Saoirse-Monica Jackson has resigned herself to being typecast as a schoolgirl

Saoirse-Monica Jackson has resigned herself to being typecast as a schoolgirl

The 31-year-old actress shot to fame playing neurotic teen pupil Erin Quinn in Channel 4 hit ‘Derry Girls’, and even though it has led to her being offered similar parts she says she’s grateful for it as she couldn’t land parts playing characters in their thirties before being given her breakout role.

She told Cosmopolitan UK’s digital edition: “I couldn’t get seen for parts my own age.

“So much is happening for me in real time, but in my work, I’m in the school playground.”

Saoirse added actress Dame Joanna Lumley, 78, gave her top advice as they filmed a travel show in Derry that reassured her about her career.

She went on: “Joanna said, ‘You have to get to a point of acceptance where to some people, you will always be a perpetual schoolgirl. And it will be okay, my darling, because it’ll give you a ticket to the world’.”

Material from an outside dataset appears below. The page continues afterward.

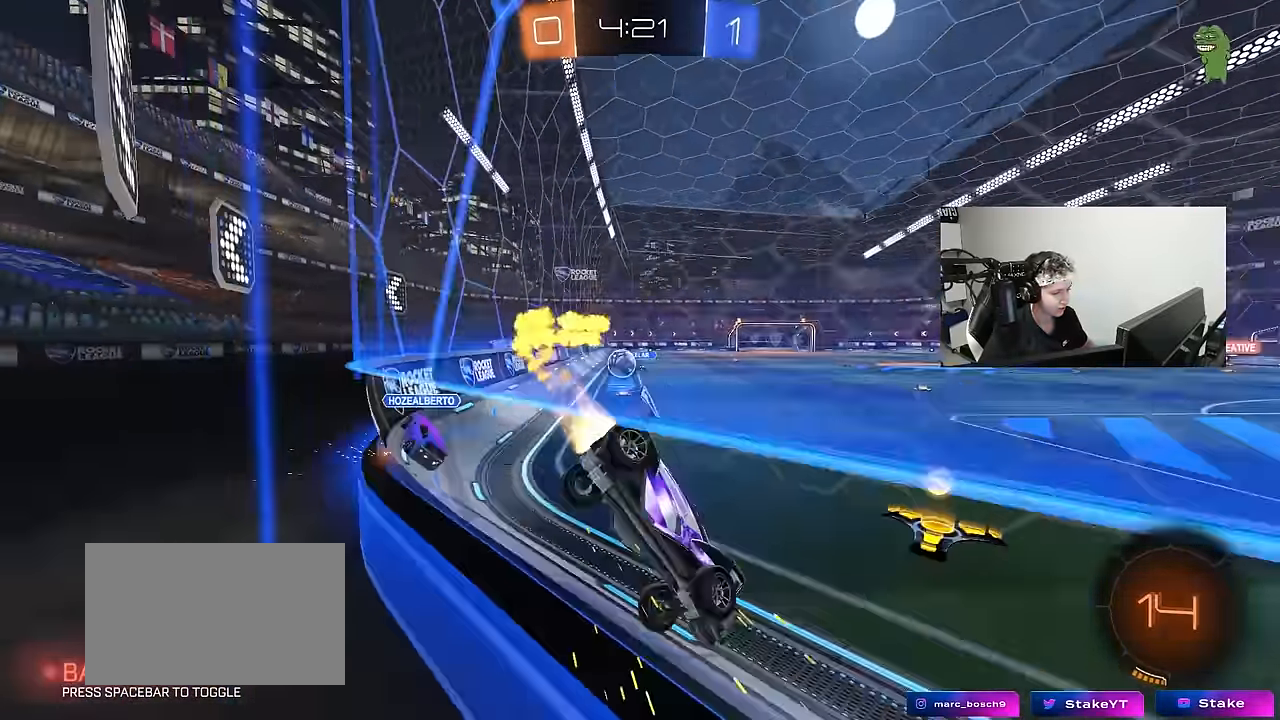
{"keys": ["a", "w"], "mouse": ["left"], "events": [[300, "shift", "down"], [400, "shift", "up"]]}
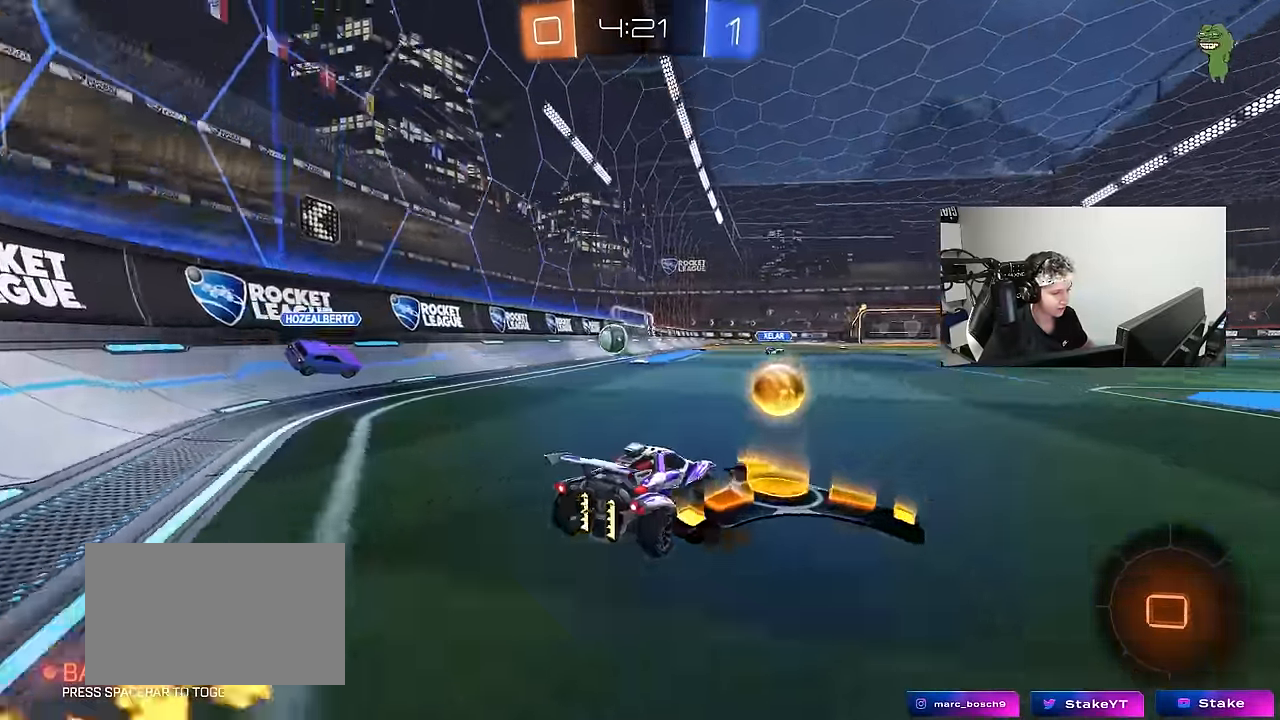
{"keys": ["a", "s", "shift"], "mouse": ["left"], "events": [[133, "mouse_right", "down"], [184, "shift", "down"], [234, "mouse_right", "up"], [267, "mouse_right", "down"], [334, "s", "down"], [334, "w", "up"], [467, "mouse_right", "up"]]}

Saoirse is now starring in Netflix plague comedy-drama ‘The Decameron’, added about her fame: “I can walk into a bar in New York and people sit me down to chat. I’ve had conversations on the phone with people’s mums when they stop me in the street.

“It’s the best craic. It is a f****** privilege.”

Despite ‘Derry Girls’ being a springboard to bigger things for stars including Saoirse and Nicola Coughlan, 37, who went on to star in ‘Bridgerton’, its creator Lisa McGee has said the TV business is still filled with a “incredibly depressing” disparity between male and females employed in the industry.

The 43-year-old writer spoke out after the publication of a report which analyses the gender disparity of those working behind the scenes at broadcasters.

She told The Irish Times about the findings: “The schemes and programmes created to address this very issue seem to, at best, merely paper over the cracks or, if I were to be cynical, were not created with the intention of creating real change.

“There’s a real sense of exhaustion out there among my fellow writers.

“People are asking why men are still writing female stories when that certainly doesn’t go both ways – male writers dominate most genres.”

Lisa – who won an Emmy this year for her work on Channel 4’s ‘Derry Girls’ – added women in television would be “disappointed by the fall” their representation within the business – but not “shocked”.